──────── PASSAGE SHOWN
Their website sucks now, doesn't it? When they had the PDF of the catalog, at least I could find stuff. Do you have a link to the page that has the tailgate motor upgrade? I'm definitely interested in seeing your results from it.

I can say I enjoyed being able to flip from page to page as if I had the catalog in front of me.

This is the link to the window wiring upgrade. They do not make one specificly for the tailgate but it is the same concept. Yes I could easily make this up myself but it is convenient, fairly inexpensive, and now I have spare relays.
https://www.lmctruck.com/1973-91-chevy-gmc/door-parts/cc-csb-heavy-duty-power-window-harness
 
I thought it was an actual upgraded motor. My mistake.

I'm not an electrician, but I don't understand how relays help in this case. Relays are often used to shorten the run of the wires carrying the load. I don't see the switch as offering anything other than momentary resistance. Once contact is made, it's made. I don't see how this appreciably shortens the run of the load carrying wires, although it would certainly reduce wear and tear on the switch itself. If the wiring itself is compromised, obviously the kit would help that as well.

A gear reduction motor with more torque is what I'd like to see, although the motor in the videos in this thread certainly operates better than mine does. It's been awhile, but the replacement motor I have in now was just as crummy in operation as the one it replaced. I know the aftermarket (the parts store cheapies, not high end aftermarket) is generally about cutting corners where they can, so that isn't saying a whole lot.
 
Its all about resistance and amperage. The switches dont handle the load well. They are more suited to activate the relays which are utilizing a thicker gauge wire to carry the amperage requirement for the length. Same reason why you dont run power through your ignition switch to turn the starter.
 
If the switch couldn't handle it, it would melt and/or burn, no? IIRC there is a breaker on the fuse panel that determines if the load is too much or not.
 
In some cases that happens. I have had these connectors crumble in my hand due to repeated exposure to high heat. Remember these things were built for cost effectiveness at the expense of quality. When motors get old and mechanical components wear cause drag putting more stress on the system. That is why you see windows that take thirty seconds to roll up. The reason these upgrade kits work because you are eliminating the resistance from inadequate wire quality and size. You have to lower resistance to pass more current.
────────────────
──────── DATASET CONTENT
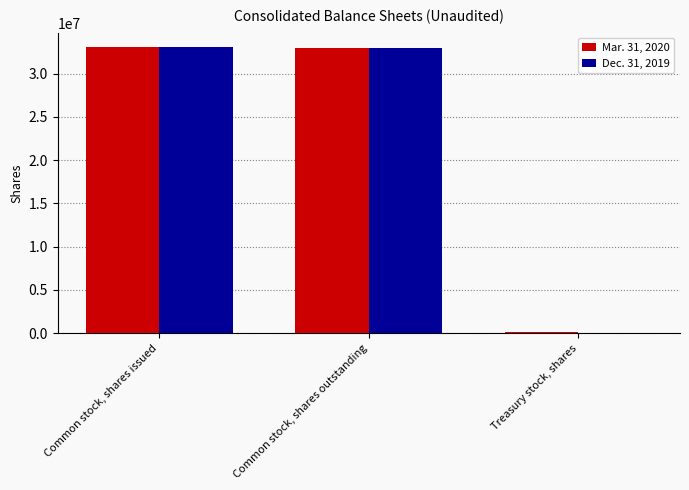

What is the total value across all series at Common stock, shares outstanding?

65941976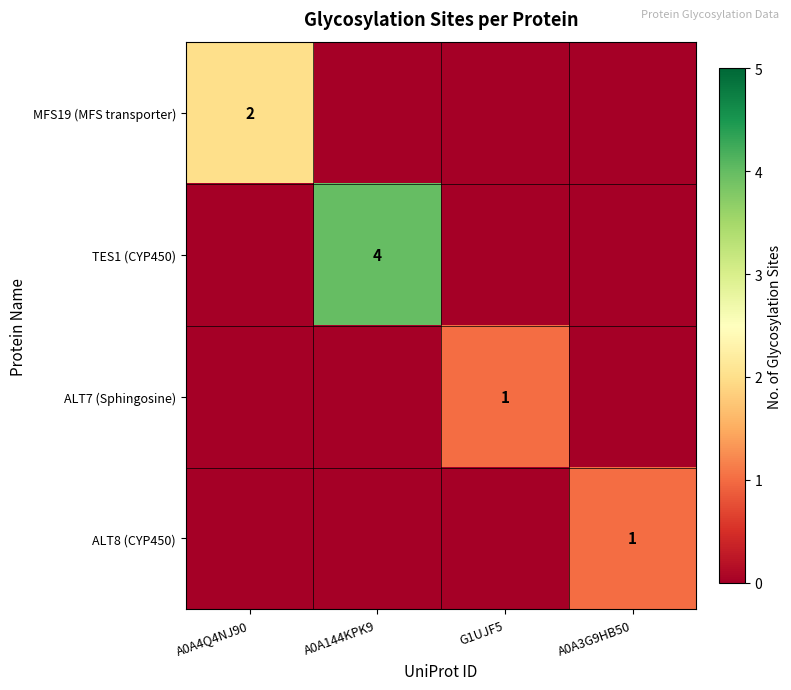

Is it true that TES1 (CYP450) equals 4 at A0A144KPK9?

True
────────────────
= EXPLORE THE MATERIAL =
• A. In the wiring thread, what does the person who bought the window wiring upgrade say they now have spare?
• B. Write out the stretch of the wiring thread from "Their website sucks" through "motor. My mistake.".

= RESPONSES =
• A. Relays.

• B.
Their website sucks now, doesn't it? When they had the PDF of the catalog, at least I could find stuff. Do you have a link to the page that has the tailgate motor upgrade? I'm definitely interested in seeing your results from it.

I can say I enjoyed being able to flip from page to page as if I had the catalog in front of me.

This is the link to the window wiring upgrade. They do not make one specificly for the tailgate but it is the same concept. Yes I could easily make this up myself but it is convenient, fairly inexpensive, and now I have spare relays.
https://www.lmctruck.com/1973-91-chevy-gmc/door-parts/cc-csb-heavy-duty-power-window-harness
 
I thought it was an actual upgraded motor. My mistake.